Token Counting Handler#

This notebook walks through how to use the TokenCountingHandler and how it can be used to track your prompt, completion, and embedding token usage over time.

If you’re opening this Notebook on colab, you will probably need to install LlamaIndex 🦙.

!pip install llama-index

import tiktoken
from llama_index.llms import Anthropic

from llama_index import (
    SimpleDirectoryReader,
    VectorStoreIndex,
    ServiceContext,
    set_global_service_context,
)
from llama_index.callbacks import CallbackManager, TokenCountingHandler

import os

os.environ["ANTHROPIC_API_KEY"] = "YOUR_API_KEY"

Setup#

Here, we setup the callback and the serivce context. We set a global service context so that we don’t have to worry about passing it into indexes and queries.

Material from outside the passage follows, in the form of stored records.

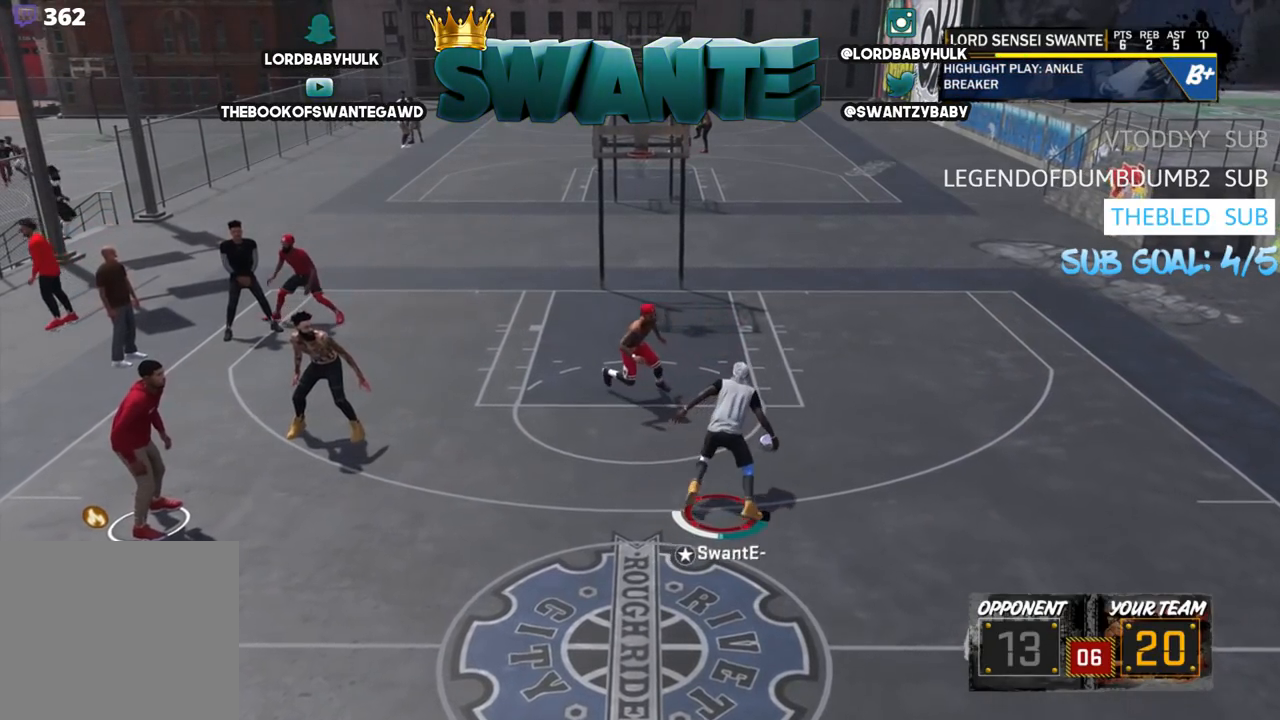
{"buttons": [], "left_stick": "center", "right_stick": "center", "events": []}
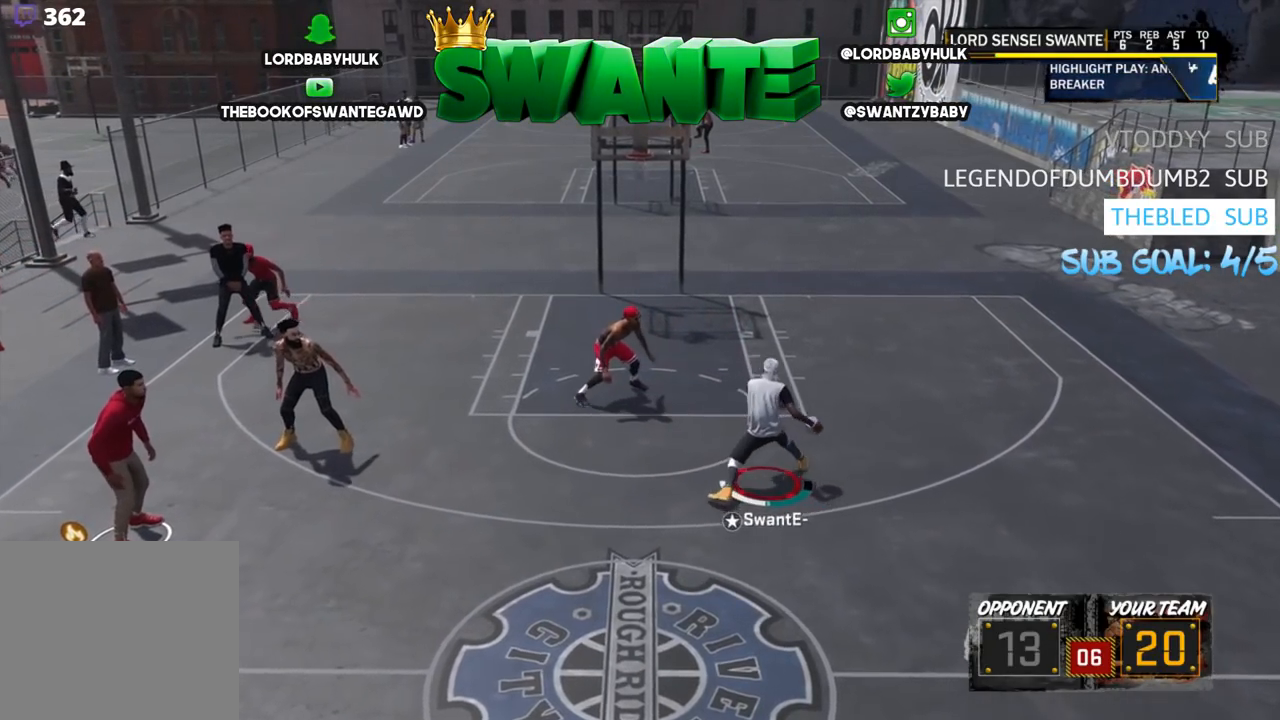
{"buttons": [], "left_stick": "center", "right_stick": "right", "events": [[483, "right_stick", "right"]]}
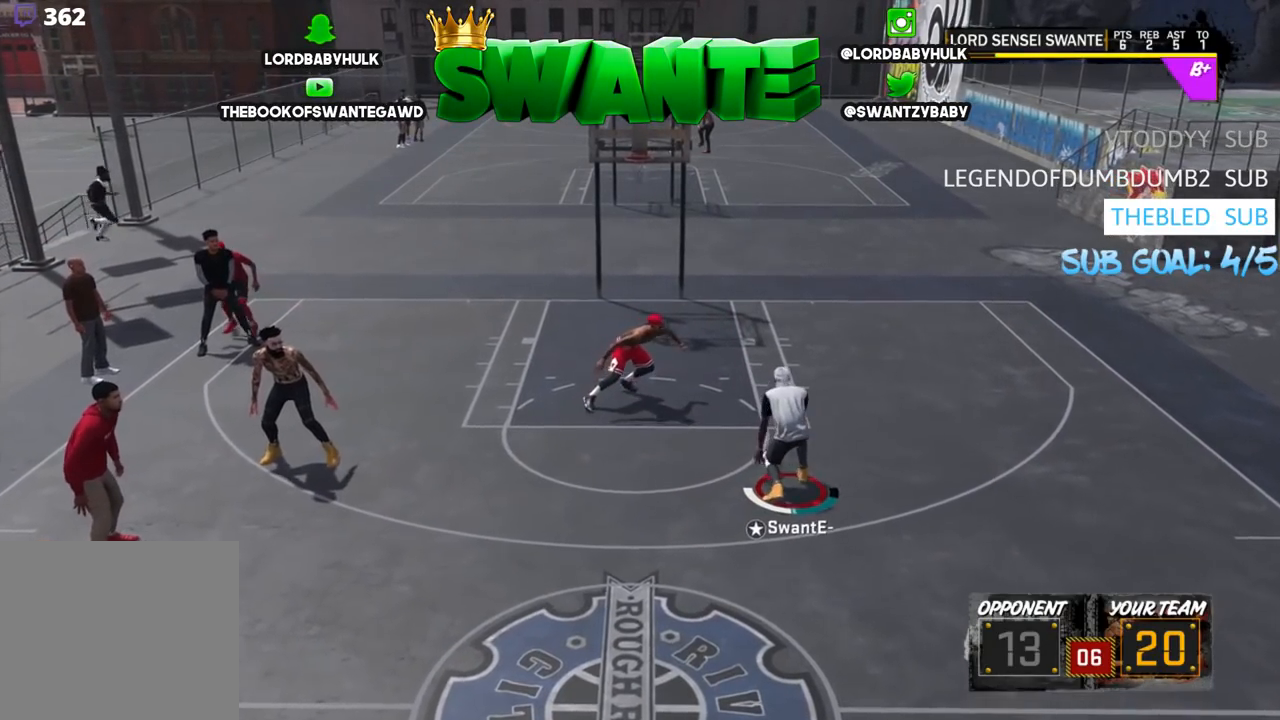
{"buttons": ["R2"], "left_stick": "up-right", "right_stick": "center", "events": [[67, "right_stick", "center"], [200, "R2", "down"], [200, "left_stick", "up-right"]]}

token_counter = TokenCountingHandler(
    tokenizer=tiktoken.encoding_for_model("gpt-3.5-turbo").encode
)

callback_manager = CallbackManager([token_counter])

llm = Anthropic()

service_context = ServiceContext.from_defaults(
    llm=llm, callback_manager=callback_manager, embed_model="local"
)

# set the global default!
set_global_service_context(service_context)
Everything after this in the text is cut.